It's good to read "The Darkling Thrush" in this context, at this time, and at this juncture; I'm glad Robert has posted it here again, because I also feel that now is the verge of the true beginning of the new century. And this is a poem about edges, shadowy beginnings. . . my heart wants to say that we are now at the other side of the field bounded by that coppice gate, looking back at the blasted century that lay ahead of Hardy, and forward into a more fertile field. But I wonder if the poem itself, how it reads now, supports that feeling.
I've long loved this poem as a bittersweet comment on the eternal wellspring of hope; for decades I've read the ending as a humble admission that even for the famously pessimistic Hardy, there still remained evident in nature some hidden source of blessing and mystery. But this time--perhaps spurred by Robert's apt observation that there is something comic about the thrush!--I've gone down a whole different path.

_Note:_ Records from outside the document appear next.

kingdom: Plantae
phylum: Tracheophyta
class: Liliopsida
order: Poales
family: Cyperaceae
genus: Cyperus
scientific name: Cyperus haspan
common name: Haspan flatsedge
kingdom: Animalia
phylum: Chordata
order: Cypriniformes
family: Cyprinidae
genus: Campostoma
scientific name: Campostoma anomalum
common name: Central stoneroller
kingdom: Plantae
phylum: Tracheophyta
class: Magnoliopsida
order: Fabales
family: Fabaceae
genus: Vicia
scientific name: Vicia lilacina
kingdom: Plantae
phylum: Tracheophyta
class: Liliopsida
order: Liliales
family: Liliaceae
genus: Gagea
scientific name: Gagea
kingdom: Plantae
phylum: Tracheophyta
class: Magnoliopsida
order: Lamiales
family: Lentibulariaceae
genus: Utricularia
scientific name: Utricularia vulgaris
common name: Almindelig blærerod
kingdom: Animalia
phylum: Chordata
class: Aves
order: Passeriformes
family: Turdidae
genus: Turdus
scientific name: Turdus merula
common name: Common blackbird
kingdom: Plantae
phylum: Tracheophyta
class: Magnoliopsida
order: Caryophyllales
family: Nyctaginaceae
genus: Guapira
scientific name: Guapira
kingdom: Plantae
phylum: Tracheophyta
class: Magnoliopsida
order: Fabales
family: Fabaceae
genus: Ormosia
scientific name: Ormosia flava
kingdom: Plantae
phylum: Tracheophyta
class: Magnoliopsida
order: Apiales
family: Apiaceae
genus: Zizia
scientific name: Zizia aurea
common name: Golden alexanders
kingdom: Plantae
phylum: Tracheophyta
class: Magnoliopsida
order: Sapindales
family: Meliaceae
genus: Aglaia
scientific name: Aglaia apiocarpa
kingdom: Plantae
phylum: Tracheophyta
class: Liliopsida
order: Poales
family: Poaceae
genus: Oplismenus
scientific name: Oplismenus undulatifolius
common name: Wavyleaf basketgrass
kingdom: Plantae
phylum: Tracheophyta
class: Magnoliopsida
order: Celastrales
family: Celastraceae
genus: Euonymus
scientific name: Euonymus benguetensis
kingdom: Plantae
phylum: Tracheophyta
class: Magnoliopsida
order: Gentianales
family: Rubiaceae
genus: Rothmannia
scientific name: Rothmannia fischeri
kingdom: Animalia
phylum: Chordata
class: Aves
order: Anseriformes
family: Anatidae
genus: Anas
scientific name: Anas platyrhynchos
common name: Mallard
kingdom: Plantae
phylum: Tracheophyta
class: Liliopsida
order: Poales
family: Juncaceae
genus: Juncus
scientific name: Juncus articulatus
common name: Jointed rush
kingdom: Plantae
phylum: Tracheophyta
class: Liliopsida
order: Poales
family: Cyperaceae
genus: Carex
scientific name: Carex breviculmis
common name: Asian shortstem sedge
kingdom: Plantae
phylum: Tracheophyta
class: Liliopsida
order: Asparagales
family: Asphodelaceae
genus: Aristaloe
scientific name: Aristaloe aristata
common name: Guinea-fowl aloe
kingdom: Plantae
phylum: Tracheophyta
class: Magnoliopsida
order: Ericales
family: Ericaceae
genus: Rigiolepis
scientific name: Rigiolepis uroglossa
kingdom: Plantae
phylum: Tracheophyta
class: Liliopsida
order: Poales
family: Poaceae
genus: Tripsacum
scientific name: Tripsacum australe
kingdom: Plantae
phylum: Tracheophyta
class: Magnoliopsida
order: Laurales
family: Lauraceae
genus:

Tonight, I can't help seeing the thrush as a figure for "the poet" himself, the self-deluded nineteenth-century Romantic, finding his meanings in the landscape as if the landscape were all laid out for his sole benefit. And the last line is a strong anticlimax, a kind of wry punchline, at once self-deprecating and proud; by confessing that he is unaware of the hope, Hardy puts himself above that shopworn idea of poetry, and casts himself as a more sophisticated and truthful, if sadder, type of poet than the one the bedraggled thrush signifies.
If you read the poem this way, Hardy's distancing himself from that bird was indeed prophetic of the role of the poet in the 20th century.
But what about the 21st?
Do we still want to be unaware of the hope? Do we still notice and hear the song of the thrush? Or is there another sound we are listening for as we lean upon our own coppice-gate?
Thanks for the thought-provoking poem, Robert.